> TRECHO DO TEXTO
┌────────
Com uma única frase, Crivella resumia sua opinião sobre as intensas disputas que tomariam a cidade e envolveriam camelôs, o monopólio da AmBev e guardas municipais nos próximos dias de carnaval. Em outras palavras, lavava as mãos e admitia que quem manda nas ruas do Rio, durante os dias mais importantes da identidade carioca, é a Antárctica, uma das principais marcas da gigante AmBev.
Ao controlar tudo, a Antártica exerce um escandaloso monopólio no carnaval de rua do Rio de Janeiro. O fato revolta foliões que são forçados a beber uma única marca de cerveja (de péssimo sabor ao gosto da maioria, aliás). Já estudiosos e figuras importantes da festa aqui do Rio reclamam da falta de diversidade e da afronta à própria identidade da liberdade do carnaval.
Quem sofre mesmo é o camelô
Mas quem sofre, na pele, todos os malefícios do monopólio são os vendedores ambulantes, os camelôs. São eles que precisam – além de vender cerveja sempre bem gelada – correr de um lado para o outro de acordo com o humor dos guardas municipais. São eles que passam noites em claro, abrigados em marquises, para proteger seus produtos. São eles que são obrigados a sofrer a humilhação – muitas vezes na frente dos filhos – de serem barrados de trabalhar pela cidade, como se estivessem cometendo algum crime. São eles que são obrigados a trabalhar com uma caixa de isopor completamente inapropriada para suas necessidades. São eles que têm produtos apreendidos e roubados, que imploram por uma oportunidade de apenas trabalhar na semana mais movimentada do ano, como qualquer empreendedor. É sobre eles que recai, com força perversa, a indecente mistura do poder do capital com o poder da força do Estado, como nos disse um senhor já idoso que vendia cervejas na Praça Mauá, no centro do Rio, em uma distância segura de um bloco que acontecia por ali.
“Só querem bebida a favor deles. Só Antártica, Skol Beats, água. Se botar outro tipo de cerveja, tipo Heineken e Amstel, não deixam. Se pegar guarda-sol de outra empresa, não deixam. Eles deviam deixar todo mundo vender o que quer vender. É tudo produto comprado! Não tem nada roubado! Mas eles só deixam se for da Ambev, outra não pode. Outra coisa: só pode trabalhar com carrinho pequeno. Essa caixa pequena é como ser escravo. Tem que botar e sair puxando. Mó pesado para caralho, no meio da muvuca. Uma caixinha pequena dessa não dá vencimento para um bloco. Aí você tem que fazer 10 viagens, andar para caralho para encher uma caixinha pequena”.
Uma senhora ali perto, também já acima dos 60 anos, fez questão de acrescentar:
“Eu acho um absurdo. Todo mundo precisa de ganhar o pão. Já tá difícil de emprego. Tá muito difícil de emprego, tá muito, tá muito. Cê bota um currículo, não tem serviço. Meu filho tem estudo, tem posição. Meu filho bota currículo e não é chamado. Isso é um absurdo. Aí todo mundo vem para cá. Aqui dá para ganhar algum dinheiro. Nem que seja uma vez no ano. A bondade no coração de todo mundo é que todo mundo tem que sobreviver. É só a Prefeitura deixar, o governador, é só deixar. Uma vez tive toda minha mercadoria apreendida. Eu ajoelhei na frente deles e roguei: vocês têm que passar fome porque hoje vocês vão deixar muitas crianças com fome”.
└────────
> REGISTROS EXIBIDOS
┌────────
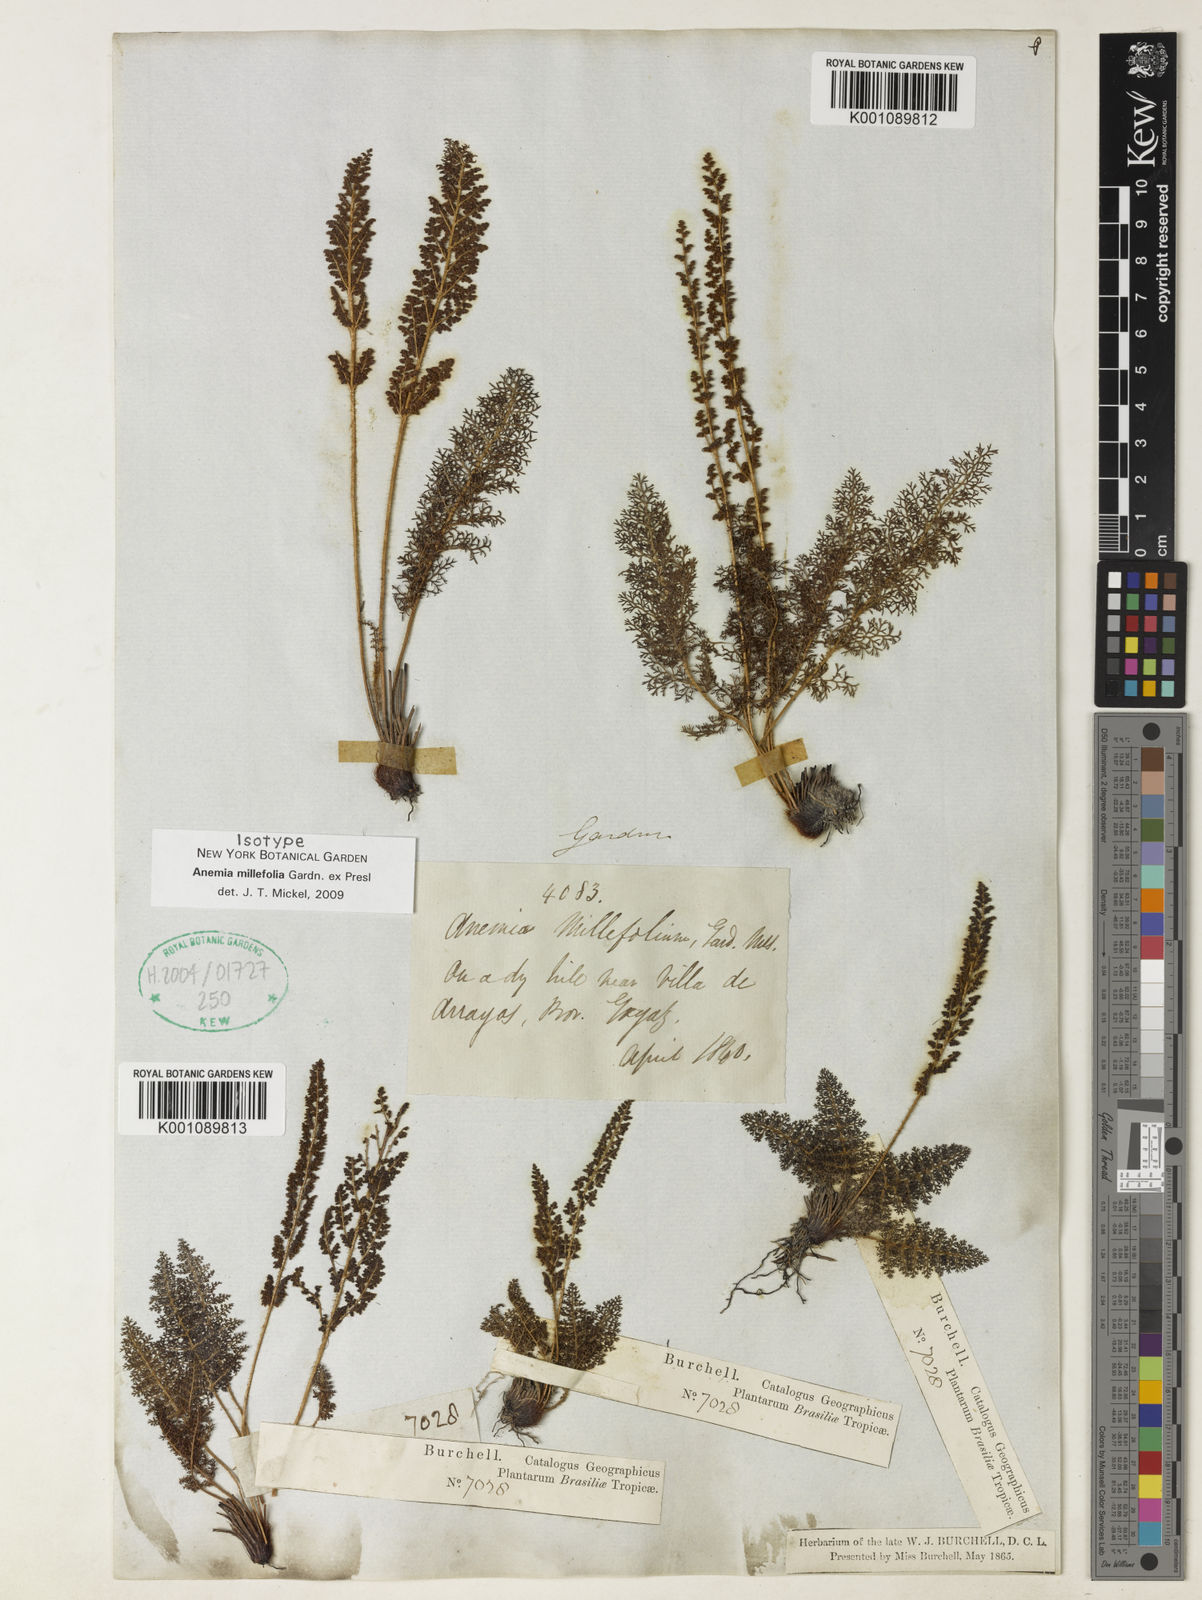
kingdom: Plantae
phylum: Tracheophyta
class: Polypodiopsida
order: Schizaeales
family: Anemiaceae
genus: Anemia
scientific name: Anemia millefolia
└────────
> TAREFAS
(a) Responda às perguntas sobre o texto do carnaval de rua do Rio:
(i) De qual empresa gigante a Antárctica é uma das principais marcas?
(ii) Em que praça o senhor idoso vendia cervejas?
(iii) Quais duas marcas de cerveja o vendedor diz que não deixam vender?
(b) Reproduza, por favor, todas as linhas dos registros sem nenhuma alteração, deixando as imagens de fora.
Os registros não têm nenhuma relação com o texto.

> RESPOSTAS CORRETAS
(a)
(i) Da AmBev.
(ii) Na Praça Mauá, no centro do Rio.
(iii) Heineken e Amstel.

(b)
kingdom: Plantae
phylum: Tracheophyta
class: Polypodiopsida
order: Schizaeales
family: Anemiaceae
genus: Anemia
scientific name: Anemia millefolia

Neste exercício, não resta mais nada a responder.